Work item
Swap "top-left" for "upper-left" in the items, starting at the very beginning and stopping after the line containing "24: (106, 117)", and keep everything else in those lines unchanged. Leave the pictures out of your answer.

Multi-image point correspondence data

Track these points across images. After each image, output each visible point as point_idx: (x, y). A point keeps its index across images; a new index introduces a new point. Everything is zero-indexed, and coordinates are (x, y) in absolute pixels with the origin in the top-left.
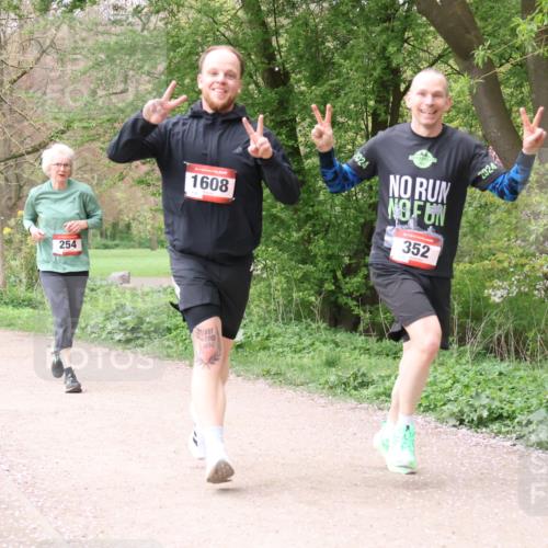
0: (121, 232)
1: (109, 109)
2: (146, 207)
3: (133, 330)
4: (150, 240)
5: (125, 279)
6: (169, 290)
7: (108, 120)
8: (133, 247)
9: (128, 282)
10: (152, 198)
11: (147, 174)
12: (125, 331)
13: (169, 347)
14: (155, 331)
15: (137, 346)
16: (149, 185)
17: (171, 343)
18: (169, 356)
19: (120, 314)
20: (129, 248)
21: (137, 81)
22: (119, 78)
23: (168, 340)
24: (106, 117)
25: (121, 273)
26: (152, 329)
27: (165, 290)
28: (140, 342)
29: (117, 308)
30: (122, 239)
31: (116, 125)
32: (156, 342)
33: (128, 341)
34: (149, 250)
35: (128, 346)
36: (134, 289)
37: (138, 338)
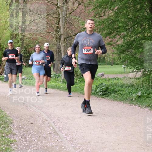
0: (102, 60)
1: (99, 21)
2: (110, 52)
3: (105, 91)
4: (111, 62)
5: (103, 75)
6: (117, 78)
7: (99, 25)
8: (106, 65)
9: (104, 76)
10: (112, 49)
11: (111, 41)
12: (102, 92)
13: (116, 97)
14: (112, 92)
15: (106, 96)
16: (111, 45)
17: (117, 96)
18: (116, 100)
19: (101, 86)
20: (104, 65)
21: (109, 12)
22: (103, 12)
23: (116, 95)
24: (98, 24)
25: (102, 73)
26: (111, 91)
27: (115, 78)
28: (107, 95)
29: (100, 84)
30: (102, 62)
31: (101, 26)
32: (112, 95)
33: (103, 95)
34: (110, 66)
35: (103, 97)
36: (106, 78)
37: (106, 94)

Solution
Track these points across images. After each image, output each visible point as point_idx: (x, y). A point keeps its index across images; a new index introduces a new point. Everything is zero-indexed, and coordinates are (x, y) in absolute pixels with the origin in the upper-left.
0: (121, 232)
1: (109, 109)
2: (146, 207)
3: (133, 330)
4: (150, 240)
5: (125, 279)
6: (169, 290)
7: (108, 120)
8: (133, 247)
9: (128, 282)
10: (152, 198)
11: (147, 174)
12: (125, 331)
13: (169, 347)
14: (155, 331)
15: (137, 346)
16: (149, 185)
17: (171, 343)
18: (169, 356)
19: (120, 314)
20: (129, 248)
21: (137, 81)
22: (119, 78)
23: (168, 340)
24: (106, 117)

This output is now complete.